13. Les appelants prétendent qu’ils encourraient des risques pour leur sécurité en cas de retour au F... en raison de l’engagement politique B... D... A... en 2012 en faveur du mouvement Muttahida Gaumi Movement défendant la cause des Mohajirs. Toutefois, par la seule production de la carte de membre de ce parti politique B... D... A..., d’un mandat d’arrêt en date du 29 avril 2022 et alors que les menaces dont ils disent que M. D... A... a fait l’objet de la part du parti politique opposé ont cessé depuis 2015, ils n’apportent pas la preuve de la réalité et de l’actualité du risque auquel ils disent être exposés.
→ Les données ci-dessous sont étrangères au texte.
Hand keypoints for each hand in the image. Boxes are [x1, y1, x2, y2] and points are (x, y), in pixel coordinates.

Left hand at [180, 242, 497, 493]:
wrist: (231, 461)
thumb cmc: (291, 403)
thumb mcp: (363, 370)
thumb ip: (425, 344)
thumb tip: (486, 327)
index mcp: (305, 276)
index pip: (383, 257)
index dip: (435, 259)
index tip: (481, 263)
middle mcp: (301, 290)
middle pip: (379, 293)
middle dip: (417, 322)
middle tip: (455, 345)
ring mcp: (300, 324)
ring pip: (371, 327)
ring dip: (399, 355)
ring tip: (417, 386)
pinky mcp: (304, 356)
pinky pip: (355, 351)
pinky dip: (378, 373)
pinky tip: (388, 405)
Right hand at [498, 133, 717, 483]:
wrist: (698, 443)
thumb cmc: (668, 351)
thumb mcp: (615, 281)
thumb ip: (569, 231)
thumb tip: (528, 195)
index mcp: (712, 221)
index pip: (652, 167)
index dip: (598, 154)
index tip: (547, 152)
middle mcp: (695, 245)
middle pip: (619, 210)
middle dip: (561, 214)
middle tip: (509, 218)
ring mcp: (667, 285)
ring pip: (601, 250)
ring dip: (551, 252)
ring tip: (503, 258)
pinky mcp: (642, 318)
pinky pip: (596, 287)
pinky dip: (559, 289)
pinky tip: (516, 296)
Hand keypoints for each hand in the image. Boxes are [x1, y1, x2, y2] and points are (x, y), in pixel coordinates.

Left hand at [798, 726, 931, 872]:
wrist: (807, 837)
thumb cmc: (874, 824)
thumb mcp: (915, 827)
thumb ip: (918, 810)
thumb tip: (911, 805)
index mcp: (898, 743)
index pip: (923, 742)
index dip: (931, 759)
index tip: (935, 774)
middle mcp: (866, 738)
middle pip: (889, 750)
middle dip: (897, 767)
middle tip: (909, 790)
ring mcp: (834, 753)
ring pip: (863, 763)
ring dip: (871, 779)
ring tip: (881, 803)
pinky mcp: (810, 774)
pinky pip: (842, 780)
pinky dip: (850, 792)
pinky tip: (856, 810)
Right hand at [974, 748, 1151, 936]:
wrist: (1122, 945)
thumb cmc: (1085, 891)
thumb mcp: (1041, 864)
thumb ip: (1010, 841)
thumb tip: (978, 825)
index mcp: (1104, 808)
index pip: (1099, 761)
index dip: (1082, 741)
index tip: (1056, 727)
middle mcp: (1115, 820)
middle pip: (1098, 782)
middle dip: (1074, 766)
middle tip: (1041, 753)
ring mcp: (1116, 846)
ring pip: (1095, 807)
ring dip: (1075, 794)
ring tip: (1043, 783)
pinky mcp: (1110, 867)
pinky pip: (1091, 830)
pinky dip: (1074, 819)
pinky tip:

De plus, leurs allégations n’ont pas été jugées crédibles par les instances en charge de l’asile qui ont rejeté leurs demandes d’asile. Par suite, le moyen tiré de la méconnaissance de l’article 3 de la convention européenne de sauvegarde des droits de l’homme et des libertés fondamentales et de l’article L. 721-4 du code de l’entrée et du séjour des étrangers et du droit d’asile, ne peut qu’être écarté.

14. En dernier lieu, pour les motifs qui viennent d’être exposés, le moyen tiré de ce que les décisions fixant le pays de renvoi seraient entachées d’une erreur manifeste d’appréciation quant aux conséquences qu’elles emportent sur leur situation, ne peut qu’être écarté.

15. Il résulte de tout ce qui précède que M. et Mme D... A... ne sont pas fondés à soutenir que c’est à tort que, par le jugement attaqué, le magistrat désigné par la présidente du tribunal administratif de Toulouse a rejeté leurs demandes d’annulation des arrêtés préfectoraux du
19 décembre 2023. Par voie de conséquence, leurs conclusions à fin d’injonction et celles présentées sur le fondement de l’article L. 761-1 du code de justice administrative et de l’article 37 de la loi du 10 juillet 1991, ne peuvent qu’être rejetées.





D É C I D E :



Article 1er : Les requêtes B... et Mme D... A... sont rejetées.

Article 2 : Le présent arrêt sera notifié à M. E... D... A..., à Mme C... D... et au ministre de l’intérieur.

Copie en sera adressée au préfet de la Haute-Garonne.


Délibéré après l’audience du 2 décembre 2025 à laquelle siégeaient :

M. Romnicianu, président,
M. Bentolila, président-assesseur,
Mme Beltrami, première conseillère.

Rendu public par mise à disposition au greffe le 16 décembre 2025.

La rapporteure,

K. Beltrami
Le président,

M. Romnicianu
La greffière,

V. Durel


La République mande et ordonne au ministre de l’intérieur en ce qui le concerne ou à tous commissaires de justice à ce requis en ce qui concerne les voies de droit commun contre les parties privées, de pourvoir à l’exécution de la présente décision.